Member of the Michigan Senate from the 20th district
- In office January 1, 2003 – December 31, 2010
- Preceded by: Dale Shugars
- Succeeded by: Tonya Schuitmaker

Member of the Michigan House of Representatives from the 61st district
- In office January 1, 2001 – December 31, 2002
- Preceded by: Charles R. Perricone
- Succeeded by: Jack Hoogendyk

Personal details
- Born: December 2, 1956 (age 69) Flint, Michigan, U.S.
- Party: Republican
- Spouse: Sandy George
- Children: 3
- Alma mater: University of Michigan
- Profession: Legislator and anesthesiologist

= Tom George =

American politician

Thomas George (born December 2, 1956) is an American physician and politician from the U.S. state of Michigan. As a Republican member of the Michigan State Senate, he represented Kalamazoo County as well as an eastern portion of Van Buren County. George is a physician and former medical director for Hospice of Greater Kalamazoo. He is currently the co-chairman of the Department of Anesthesiology at Western Michigan University's Homer Stryker School of Medicine.

==Education==
George studied biology at the University of Michigan College of Literature, Science, and the Arts. He was a recipient of the William J. Branstrom Freshman Prize and was a six-term James B. Angell scholar. He entered the University of Michigan Medical School at the end of his junior year. He completed a postgraduate residency in anesthesiology at the University of Michigan. After his political career, he returned to work as an anesthesiologist in Kalamazoo. He was awarded his bachelor's degree from the University of Michigan in 2010.

==Political career==
In 2000, George was elected to serve as a member of the Michigan State House of Representatives, representing the 61st district. After serving one term in the state house, George cast his bid for a newly vacant seat in the Michigan Senate in 2002. George was reelected to the senate in 2006, in a campaign against Democratic challenger and term-limited state representative Alexander Lipsey. From 2007-2010 George served as chairman of the Senate Health Policy Committee. While serving in the legislature he authored over forty public acts.

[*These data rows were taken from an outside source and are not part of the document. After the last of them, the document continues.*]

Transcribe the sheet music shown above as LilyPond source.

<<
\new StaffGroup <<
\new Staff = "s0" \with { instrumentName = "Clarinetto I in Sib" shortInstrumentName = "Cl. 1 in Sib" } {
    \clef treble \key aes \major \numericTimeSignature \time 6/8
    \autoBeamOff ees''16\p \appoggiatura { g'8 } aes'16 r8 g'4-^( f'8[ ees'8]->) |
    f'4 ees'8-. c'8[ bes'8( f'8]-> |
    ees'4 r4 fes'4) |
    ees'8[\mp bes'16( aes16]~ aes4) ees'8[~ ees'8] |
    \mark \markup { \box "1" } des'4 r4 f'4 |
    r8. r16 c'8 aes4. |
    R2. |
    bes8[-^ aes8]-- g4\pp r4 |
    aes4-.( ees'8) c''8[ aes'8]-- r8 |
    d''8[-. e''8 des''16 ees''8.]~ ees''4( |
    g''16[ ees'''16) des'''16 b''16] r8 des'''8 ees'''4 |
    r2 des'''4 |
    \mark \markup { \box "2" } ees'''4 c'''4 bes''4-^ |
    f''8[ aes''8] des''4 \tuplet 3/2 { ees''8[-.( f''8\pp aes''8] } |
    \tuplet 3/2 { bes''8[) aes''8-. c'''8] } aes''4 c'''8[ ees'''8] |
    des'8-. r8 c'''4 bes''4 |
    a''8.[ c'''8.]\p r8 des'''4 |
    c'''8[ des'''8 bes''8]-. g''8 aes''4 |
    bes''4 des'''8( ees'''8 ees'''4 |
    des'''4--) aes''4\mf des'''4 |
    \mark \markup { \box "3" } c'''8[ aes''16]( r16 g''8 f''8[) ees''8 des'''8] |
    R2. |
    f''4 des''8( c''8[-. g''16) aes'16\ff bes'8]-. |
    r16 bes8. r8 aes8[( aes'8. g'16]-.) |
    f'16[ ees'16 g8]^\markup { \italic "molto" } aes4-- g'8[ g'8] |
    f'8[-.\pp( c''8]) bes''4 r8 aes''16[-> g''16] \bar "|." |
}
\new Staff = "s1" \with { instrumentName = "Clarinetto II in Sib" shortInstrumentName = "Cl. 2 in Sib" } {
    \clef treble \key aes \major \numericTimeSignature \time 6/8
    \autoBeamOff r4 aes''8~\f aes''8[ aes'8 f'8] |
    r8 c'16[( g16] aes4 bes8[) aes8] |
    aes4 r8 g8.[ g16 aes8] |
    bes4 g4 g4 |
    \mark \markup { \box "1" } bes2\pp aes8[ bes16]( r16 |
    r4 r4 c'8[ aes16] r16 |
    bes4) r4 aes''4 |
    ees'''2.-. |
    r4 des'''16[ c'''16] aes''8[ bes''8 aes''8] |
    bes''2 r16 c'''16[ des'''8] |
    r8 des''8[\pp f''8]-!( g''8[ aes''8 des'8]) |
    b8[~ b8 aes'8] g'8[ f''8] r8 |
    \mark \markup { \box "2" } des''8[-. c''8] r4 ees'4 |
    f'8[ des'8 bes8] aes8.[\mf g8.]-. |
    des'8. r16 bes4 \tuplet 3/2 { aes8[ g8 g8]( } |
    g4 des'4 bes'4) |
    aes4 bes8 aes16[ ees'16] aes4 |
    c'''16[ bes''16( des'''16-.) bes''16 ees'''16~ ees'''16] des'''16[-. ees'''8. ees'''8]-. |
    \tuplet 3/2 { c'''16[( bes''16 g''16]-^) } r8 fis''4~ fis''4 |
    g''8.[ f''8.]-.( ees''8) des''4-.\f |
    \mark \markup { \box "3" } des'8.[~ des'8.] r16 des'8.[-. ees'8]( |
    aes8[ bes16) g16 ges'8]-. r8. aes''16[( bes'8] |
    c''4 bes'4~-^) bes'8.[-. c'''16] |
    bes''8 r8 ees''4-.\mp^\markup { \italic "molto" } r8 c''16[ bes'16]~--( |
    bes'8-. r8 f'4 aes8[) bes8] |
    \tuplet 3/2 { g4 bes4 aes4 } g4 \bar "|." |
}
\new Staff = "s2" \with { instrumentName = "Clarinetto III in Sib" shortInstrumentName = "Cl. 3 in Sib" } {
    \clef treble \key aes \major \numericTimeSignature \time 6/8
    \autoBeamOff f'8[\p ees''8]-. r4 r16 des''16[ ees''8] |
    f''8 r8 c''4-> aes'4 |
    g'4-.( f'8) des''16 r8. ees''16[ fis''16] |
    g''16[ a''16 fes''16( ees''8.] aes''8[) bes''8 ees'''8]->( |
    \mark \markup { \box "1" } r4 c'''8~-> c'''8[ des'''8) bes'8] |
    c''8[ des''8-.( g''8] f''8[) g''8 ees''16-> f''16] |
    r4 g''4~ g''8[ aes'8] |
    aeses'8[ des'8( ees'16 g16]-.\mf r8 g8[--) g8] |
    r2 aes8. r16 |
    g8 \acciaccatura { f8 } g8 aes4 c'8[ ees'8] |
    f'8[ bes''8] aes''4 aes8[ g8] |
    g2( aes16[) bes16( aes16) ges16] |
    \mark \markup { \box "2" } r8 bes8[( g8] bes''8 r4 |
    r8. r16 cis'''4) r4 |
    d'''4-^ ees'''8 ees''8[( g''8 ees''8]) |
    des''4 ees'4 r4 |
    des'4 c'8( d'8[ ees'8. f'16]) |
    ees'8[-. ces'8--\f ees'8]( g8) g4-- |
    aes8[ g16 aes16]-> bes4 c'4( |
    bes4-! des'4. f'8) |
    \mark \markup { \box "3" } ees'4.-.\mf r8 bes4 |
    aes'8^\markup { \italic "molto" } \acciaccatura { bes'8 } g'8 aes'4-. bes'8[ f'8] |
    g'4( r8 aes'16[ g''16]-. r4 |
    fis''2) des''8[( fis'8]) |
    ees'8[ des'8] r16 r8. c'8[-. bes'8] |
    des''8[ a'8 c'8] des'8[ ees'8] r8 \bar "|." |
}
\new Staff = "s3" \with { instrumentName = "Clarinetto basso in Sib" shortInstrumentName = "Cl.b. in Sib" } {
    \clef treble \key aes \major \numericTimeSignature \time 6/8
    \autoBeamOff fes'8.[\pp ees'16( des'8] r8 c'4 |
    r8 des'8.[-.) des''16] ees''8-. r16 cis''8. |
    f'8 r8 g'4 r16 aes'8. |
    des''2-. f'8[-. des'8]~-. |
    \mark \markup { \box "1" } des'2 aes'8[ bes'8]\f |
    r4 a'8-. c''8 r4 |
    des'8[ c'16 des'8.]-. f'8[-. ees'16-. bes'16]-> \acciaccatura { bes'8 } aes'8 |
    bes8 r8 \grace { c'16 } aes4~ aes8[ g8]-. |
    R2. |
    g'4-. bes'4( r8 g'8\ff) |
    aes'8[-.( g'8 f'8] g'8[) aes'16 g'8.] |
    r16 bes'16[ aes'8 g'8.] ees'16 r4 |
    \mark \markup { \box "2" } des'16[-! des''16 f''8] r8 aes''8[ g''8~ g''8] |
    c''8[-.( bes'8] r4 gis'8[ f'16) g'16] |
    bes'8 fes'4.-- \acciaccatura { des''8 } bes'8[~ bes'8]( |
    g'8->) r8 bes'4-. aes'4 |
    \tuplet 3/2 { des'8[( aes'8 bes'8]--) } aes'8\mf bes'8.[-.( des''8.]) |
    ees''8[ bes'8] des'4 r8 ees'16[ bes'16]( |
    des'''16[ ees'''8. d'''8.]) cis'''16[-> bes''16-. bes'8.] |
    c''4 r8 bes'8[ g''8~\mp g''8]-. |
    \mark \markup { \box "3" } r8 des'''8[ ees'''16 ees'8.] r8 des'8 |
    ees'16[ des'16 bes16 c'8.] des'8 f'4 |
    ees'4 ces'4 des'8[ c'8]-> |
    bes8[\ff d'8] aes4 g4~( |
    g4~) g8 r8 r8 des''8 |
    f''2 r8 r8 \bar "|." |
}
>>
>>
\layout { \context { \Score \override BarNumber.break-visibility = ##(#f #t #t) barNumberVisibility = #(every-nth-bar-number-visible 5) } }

In 2010, while attending a commencement address given by President Barack Obama for Kalamazoo Central High School's graduation, a man in the audience collapsed and George initiated CPR. The man was successfully resuscitated and taken to a nearby hospital.

===2010 gubernatorial race===

On January 26, 2009, on the 172nd anniversary of Michigan's statehood, George announced his plans to form a gubernatorial exploratory committee. In 2010 Michigan's current governor Jennifer Granholm was term limited, leaving the seat open to contenders.

George joined Mike Bouchard, the Oakland County Sheriff and former state senator, Businessman Rick Snyder, Congressman Peter Hoekstra and Michigan Attorney General Mike Cox as 2010 Republican gubernatorial candidates. The Republican primary election was won by Snyder.

== Publications ==
George is a past-president of the Historical Society of Michigan and has authored articles on various topics including Abraham Lincoln's 1855 US Senate race, Lincoln's 1856 visit to Kalamazoo, Illinois' Canal Scrip and Macalister-Stebbins Bond Frauds, Kalamazoo history, and the history of the Michigan Republican Party.